BC Hydro seems to imply that fans are a cost-effective or cheap means of cooling, with this: “Running a fan nine hours a day over the summer costs just $7.” That still requires clarification (Island Social Trends has sent a media request to BC Hydro on this) as to type and size of fan, and whether that claim of $7 is the cost for the 9-hour period or the entire summer.
Above normal through the week:
While some areas of the province will start to see temperatures decrease today, demand for electriciy is expected to remain above normal levels in the coming days.
Ways to keep cool:
BC Hydro encourages customers looking for “ways to keep cool and save money” during the heat wave to consider the following (including the line about fans):
- Closing the drapes and blinds: Shading windows can block out up to 65 per cent of the heat.
- Shutting doors and windows: If the temperature outside is warmer than inside, keep doors and windows closed to keep the cooler air in and the warm air out.
- Using a fan: Running a fan nine hours a day over the summer costs just $7.
- Being a star: Purchase an ENERGY STAR air conditioner as they use about 30 to 40 per cent less power than standard units.
- Opting for smaller appliances: Use a microwave, crockpot or toaster oven to avoid the extra heat produced by larger appliances when preparing meals.
- Install a heat pump to help efficiently cool in the summer and heat in the winter.

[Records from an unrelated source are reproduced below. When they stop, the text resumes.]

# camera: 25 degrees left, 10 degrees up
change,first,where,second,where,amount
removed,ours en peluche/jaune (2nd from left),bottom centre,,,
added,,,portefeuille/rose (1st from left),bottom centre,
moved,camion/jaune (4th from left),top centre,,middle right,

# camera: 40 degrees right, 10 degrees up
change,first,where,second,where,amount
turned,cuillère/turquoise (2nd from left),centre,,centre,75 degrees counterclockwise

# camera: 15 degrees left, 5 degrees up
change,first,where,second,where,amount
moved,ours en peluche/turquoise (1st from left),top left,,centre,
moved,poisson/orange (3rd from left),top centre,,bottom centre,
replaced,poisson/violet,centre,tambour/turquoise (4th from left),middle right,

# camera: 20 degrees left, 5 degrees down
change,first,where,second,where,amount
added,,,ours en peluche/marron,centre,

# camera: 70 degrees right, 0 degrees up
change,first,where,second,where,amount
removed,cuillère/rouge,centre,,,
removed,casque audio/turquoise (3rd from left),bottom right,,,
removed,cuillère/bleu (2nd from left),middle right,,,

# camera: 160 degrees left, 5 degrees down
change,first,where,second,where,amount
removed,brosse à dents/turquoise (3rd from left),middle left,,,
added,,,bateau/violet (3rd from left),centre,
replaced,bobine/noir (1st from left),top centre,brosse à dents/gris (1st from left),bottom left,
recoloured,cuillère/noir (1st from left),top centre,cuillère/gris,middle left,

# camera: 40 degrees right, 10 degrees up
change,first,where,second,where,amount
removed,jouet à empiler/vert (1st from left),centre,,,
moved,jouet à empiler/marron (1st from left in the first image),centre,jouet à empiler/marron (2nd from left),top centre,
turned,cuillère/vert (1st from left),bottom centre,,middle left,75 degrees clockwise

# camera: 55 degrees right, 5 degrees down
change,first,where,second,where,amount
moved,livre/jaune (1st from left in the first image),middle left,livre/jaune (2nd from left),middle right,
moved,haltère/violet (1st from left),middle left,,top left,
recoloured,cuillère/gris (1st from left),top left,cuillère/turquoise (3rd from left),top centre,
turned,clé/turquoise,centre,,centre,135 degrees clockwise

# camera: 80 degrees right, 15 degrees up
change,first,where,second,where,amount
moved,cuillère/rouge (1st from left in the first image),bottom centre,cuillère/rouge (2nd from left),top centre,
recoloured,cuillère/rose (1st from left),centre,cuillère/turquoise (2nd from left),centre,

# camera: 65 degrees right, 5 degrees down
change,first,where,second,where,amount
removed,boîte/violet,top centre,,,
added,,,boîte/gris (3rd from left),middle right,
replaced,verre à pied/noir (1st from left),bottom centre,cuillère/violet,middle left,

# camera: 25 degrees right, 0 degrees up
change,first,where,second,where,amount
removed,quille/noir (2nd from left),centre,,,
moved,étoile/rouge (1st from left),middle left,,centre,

BC Hydro offers rebates up to $2,000 for installing a heat pump.
Over the past few days, BC Hydro has also seen some localized outages on their system. On South Vancouver Island this past weekend there was a smattering of small outages (fewer than five customers in some cases) throughout the region. Presently there is only one such small outage on South Vancouver Island, while on North Vancouver Island this morning (at 7 am) there are 11 outages affecting 7,267 BC Hydro customers. [ BC Hydro outage list updates ]
“BC Hydro appreciates that any outage can be concerning, but even more so in this extreme heat.” Crews are on standby to be part of prompt power restoration, but the intense heat is adding to what is already an inherently dangerous job for crews. Additional safety protocols include shifting work away from the hottest hours of the day and having crews work in short intervals; in such cases power restoration is taking longer than usual.
BC Hydro says the majority of planned outages (for maintenance work) have been postponed. They say they are suspending disconnections for non-payment until the end of the heat wave; the utility has a customer crisis fund to help people avoid disconnection.